In the data below, find each line that contains the word "lines" and copy it.

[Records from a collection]
____
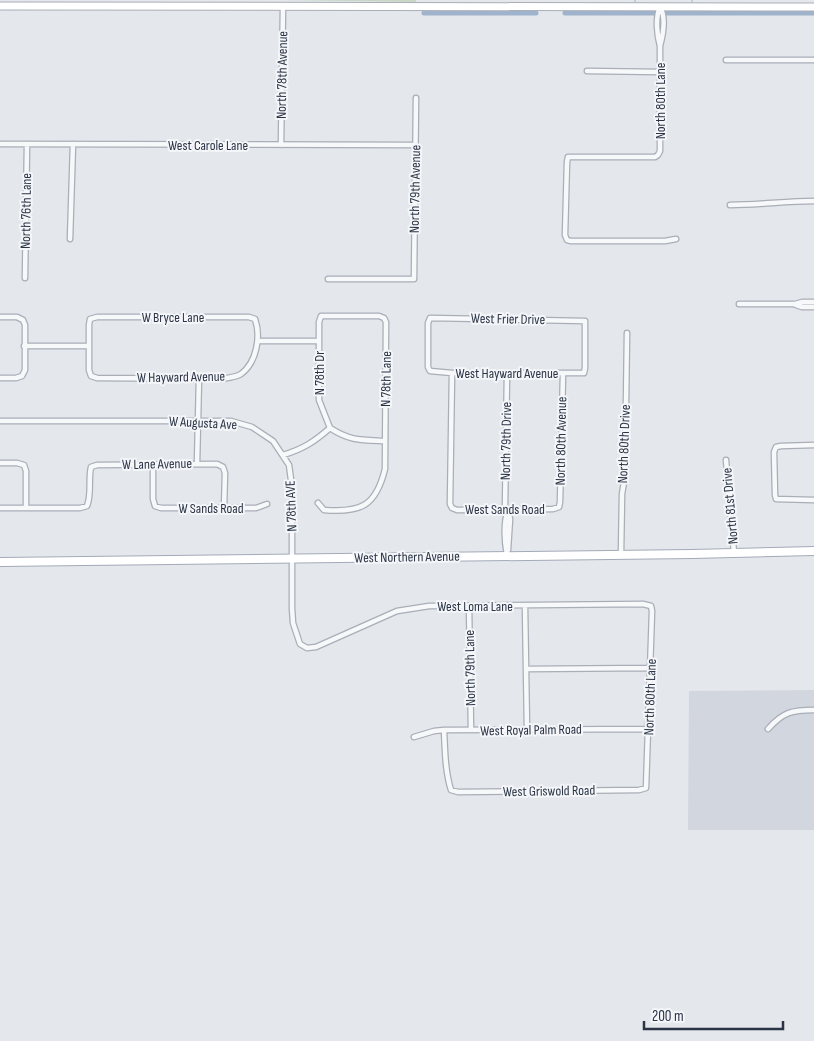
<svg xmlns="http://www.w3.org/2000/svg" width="814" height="1041" font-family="'Sofia Sans Condensed',sans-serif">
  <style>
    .built { fill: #d2d6de }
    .green { fill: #c9d6c5 }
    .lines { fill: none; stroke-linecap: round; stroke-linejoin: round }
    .stream { stroke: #9fb4cc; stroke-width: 1 }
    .canal { stroke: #9fb4cc; stroke-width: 5 }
    .street-casing { stroke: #a9aeb7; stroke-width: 7 }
    .secondary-casing { stroke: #a9aeb7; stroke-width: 9 }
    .primary-casing { stroke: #a3abb8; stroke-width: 10 }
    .street { stroke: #f7f8fa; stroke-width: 4.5 }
    .secondary { stroke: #fff; stroke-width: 7 }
    .primary { stroke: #fff; stroke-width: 8 }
    .labels { text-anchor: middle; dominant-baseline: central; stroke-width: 4; stroke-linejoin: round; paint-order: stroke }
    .street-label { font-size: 14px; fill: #2b3445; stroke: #f4f6f9 }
  </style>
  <rect width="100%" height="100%" fill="#e4e7ec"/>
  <path class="built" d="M 814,690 L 814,830 L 688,830 L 689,691 Z"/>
  <path class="green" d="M 282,0 L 416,0 L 416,2 Z"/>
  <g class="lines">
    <path class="stream" d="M 635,0 L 635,2
      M 692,2 L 692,0"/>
    <path class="canal" d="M 424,13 L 536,13
      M 565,13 L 814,13"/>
    <defs>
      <path id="street" d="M 660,7 C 666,17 663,35 660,46 L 660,151 L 658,155 L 655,157 L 568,157 L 567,162 L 565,235 L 567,240 L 571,241 L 665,241 L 676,239
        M 660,7 C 655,18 657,35 660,46
        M 726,60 L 814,60
        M 587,71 L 660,72
        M 0,144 L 415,145
        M 281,145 L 283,6
        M 730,205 C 758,205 786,201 814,201
        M 70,239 L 73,144
        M 25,278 L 27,144
        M 328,279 L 414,279 L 416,98
        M 739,304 L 795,304 L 802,302 L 814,302
        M 796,305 L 802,307 L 814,307
        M 0,317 L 17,317 L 23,320 L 25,325 L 25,370 L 22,376 L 16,378 L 0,378
        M 97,317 L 249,317 L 255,319 C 261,336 257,362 241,374 C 236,377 228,378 222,379 L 97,378 L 91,376 L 89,370 L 89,325 L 90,319 Z
        M 430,318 L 585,321 L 585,368 L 584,373 L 452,373 L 430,371 L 428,367 L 428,323 Z
        M 258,341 L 319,341
        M 24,346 L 89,346
        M 452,373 L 450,504 L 452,508 L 457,510 L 553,509 L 559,507 L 560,502 L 563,374
        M 0,421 L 231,421 L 252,427 L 273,441 L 289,465 L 292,487 L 292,608 L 293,623 L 300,644 L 307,648 L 316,647 L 397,611 L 429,606 L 643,604 L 651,606 L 652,611 L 646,788 L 639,790 L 458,792 L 451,790 C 445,771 445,750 444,730
        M 330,428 C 350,441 361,440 385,441
        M 814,445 L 781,446 L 776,447 L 774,452 L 775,495 L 776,499 L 814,500
        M 283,455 C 303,449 314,442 330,428
        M 726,460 L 734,553
        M 0,463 L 17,463 L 24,465 L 26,471 L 26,508
        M 197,464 L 199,378
        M 153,465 L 153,499 L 155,506 L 161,508 L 256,508 L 267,504
        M 318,503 L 324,510 C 361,513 376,506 385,469 L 386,322 L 384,318 L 379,316 L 321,316 L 319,322 L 319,400 L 330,428
        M 0,508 L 80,508 L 87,506 C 92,494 88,480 91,467 L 97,465 L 217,464 L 223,467 L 225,473 L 224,508
        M 505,509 L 507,373
        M 508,550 L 510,519 L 508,510
        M 621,554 L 622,494 L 625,476 L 627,333
        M 507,555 C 504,539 503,525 508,509
        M 469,606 L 471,730
        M 525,606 L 527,730
        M 526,669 L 651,668
        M 768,729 C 783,712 792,710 814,710
        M 414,737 L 434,731 L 444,730 L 649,729"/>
      <path id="secondary" d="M 0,6 L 814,7"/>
      <path id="primary" d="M 0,562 L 692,554 L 814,551"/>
    </defs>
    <use href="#street" class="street-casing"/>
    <use href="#secondary" class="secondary-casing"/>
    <use href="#primary" class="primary-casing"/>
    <use href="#street" class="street"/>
    <use href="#secondary" class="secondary"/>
    <use href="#primary" class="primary"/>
  </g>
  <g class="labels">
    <g class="street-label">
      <text transform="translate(282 75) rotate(-89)">North 78th Avenue</text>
      <text transform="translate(660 101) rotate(-90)">North 80th Lane</text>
      <text x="208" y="145">West Carole Lane</text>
      <text transform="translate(415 189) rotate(-89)">North 79th Avenue</text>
      <text transform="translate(26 211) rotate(-89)">North 76th Lane</text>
      <text x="173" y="317">W Bryce Lane</text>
      <text transform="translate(508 319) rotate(1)">West Frier Drive</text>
      <text transform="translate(319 373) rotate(-90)">N 78th Dr</text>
      <text x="507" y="373">West Hayward Avenue</text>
      <text transform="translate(181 377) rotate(-1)">W Hayward Avenue</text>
      <text transform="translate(386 379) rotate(-89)">N 78th Lane</text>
      <text transform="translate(203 423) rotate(3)">W Augusta Ave</text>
      <text transform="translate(506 441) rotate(-89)">North 79th Drive</text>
      <text transform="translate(561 441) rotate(-89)">North 80th Avenue</text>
      <text transform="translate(624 444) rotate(-88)">North 80th Drive</text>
      <text transform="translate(157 464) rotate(-1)">W Lane Avenue</text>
      <text transform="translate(291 506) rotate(-92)">N 78th AVE</text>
      <text transform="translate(730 506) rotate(-95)">North 81st Drive</text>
      <text x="211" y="508">W Sands Road</text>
      <text x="505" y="509">West Sands Road</text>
      <text transform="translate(407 557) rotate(-1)">West Northern Avenue</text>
      <text x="475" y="606">West Loma Lane</text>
      <text transform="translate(470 668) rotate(-91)">North 79th Lane</text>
      <text transform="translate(650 697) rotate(-88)">North 80th Lane</text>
      <text transform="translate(531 730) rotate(-1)">West Royal Palm Road</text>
      <text transform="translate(549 791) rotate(-1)">West Griswold Road</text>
    </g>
  </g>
  <path d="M644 1021v8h139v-8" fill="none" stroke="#2b3445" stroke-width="2.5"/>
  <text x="652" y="1021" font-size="15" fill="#2b3445" stroke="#f4f6f9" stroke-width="4" paint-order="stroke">200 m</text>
</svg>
____
**Exercise result:**
    .lines { fill: none; stroke-linecap: round; stroke-linejoin: round }
  <g class="lines">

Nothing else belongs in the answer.